Laekin Vakalahi

No. 78 – Los Angeles Chargers
- Position: Offensive tackle
- Roster status: Practice squad

Personal information
- Born: 28 January 2003 (age 23) Auckland, New Zealand
- Listed height: 6 ft 5 in (1.96 m)
- Listed weight: 327 lb (148 kg)

Career information
- NFL draft: 2024: undrafted

Career history
- Philadelphia Eagles (2024)*; Los Angeles Chargers (2026–present)*;
- * Offseason or practice squad member only

Awards and highlights
- Super Bowl champion (LIX);
- Stats at Pro Football Reference

= Laekin Vakalahi =

Australian football player (born 2003)

Laekin Vakalahi (born 28 January 2003) is a New Zealand-Australian professional American football offensive tackle for the Los Angeles Chargers of the National Football League (NFL) and former rugby league player.

==Early life==
Vakalahi was born in Auckland, New Zealand and played junior rugby league in Brisbane for the Ormeau Shearers. He later moved to Melbourne where he played basketball. After a chance encounter in Hawaii with his family and Bill Carey, a friend of Philadelphia Eagles international scout Chris Naeole who was impressed by his 35-inch arms 83–inch wingspan. He was given an official try-out and he began to train at Conquest Athletic Performance in Australia, previously used by Baltimore Ravens' Daniel Faalele.

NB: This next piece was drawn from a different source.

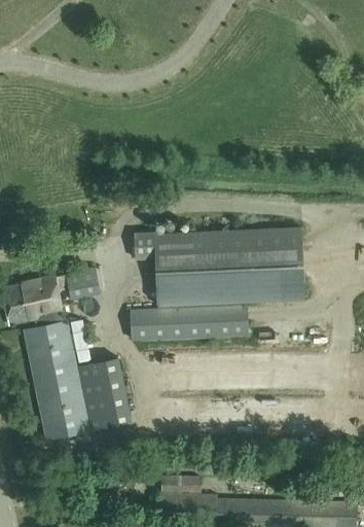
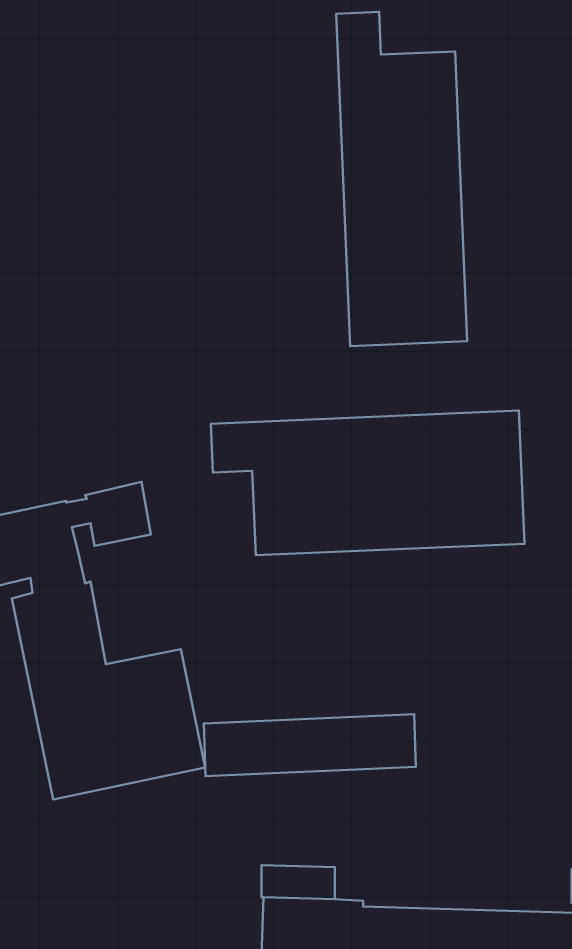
building: none -> [336,12,467,346]
building: [130,306,246,340] -> [204,714,416,776]

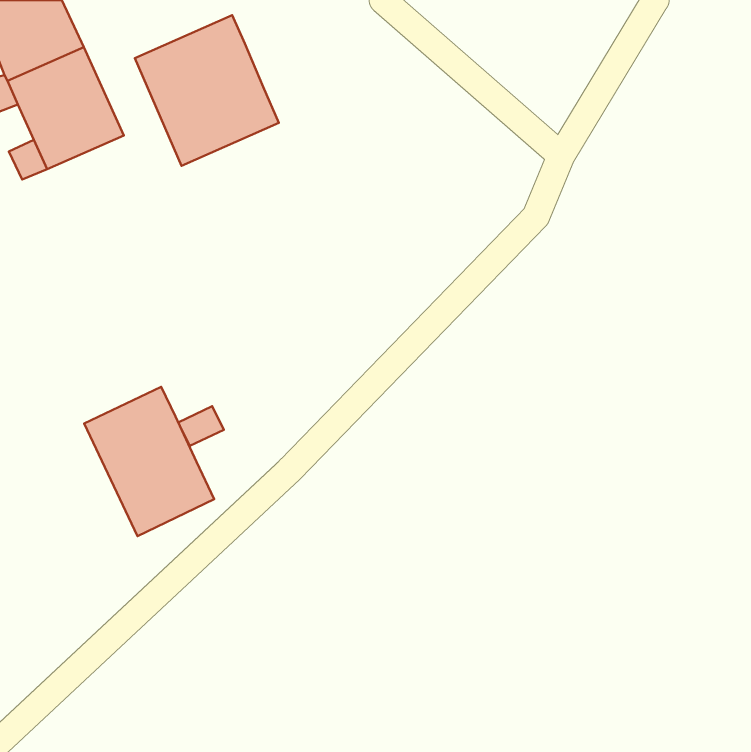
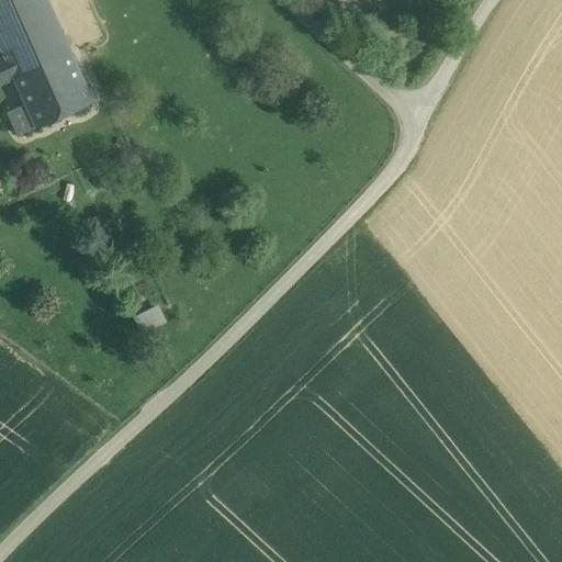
building: [135,15,279,166] -> none
building: [84,387,214,536] -> none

==American football career==
===Philadelphia Eagles===
After completing a six-week training camp, Vakalahi was signed as an undrafted free agent by the Philadelphia Eagles in May 2024 on a three-year international development contract. In pre-season in 2024 he played left tackle. He won a Super Bowl championship when the Eagles defeated the Kansas City Chiefs 40–22 in Super Bowl LIX.

Vakalahi signed a reserve/future contract with Philadelphia on February 14, 2025. He was waived by the Eagles on August 26 as a part of the team's final roster cuts.

===Los Angeles Chargers===
On May 12, 2026, Vakalahi was signed by the Los Angeles Chargers. He was waived on August 30, and re-signed to the practice squad.

==Personal life==
Vakalahi's parents are Frank and Mary Vakalahi. He has four siblings, including a younger brother Kobe Vakalahi. A member of The Church of Jesus Christ of Latter-day Saints, he spent two years completing his mission service in Wellington, New Zealand prior to 2024. He is a citizen of New Zealand.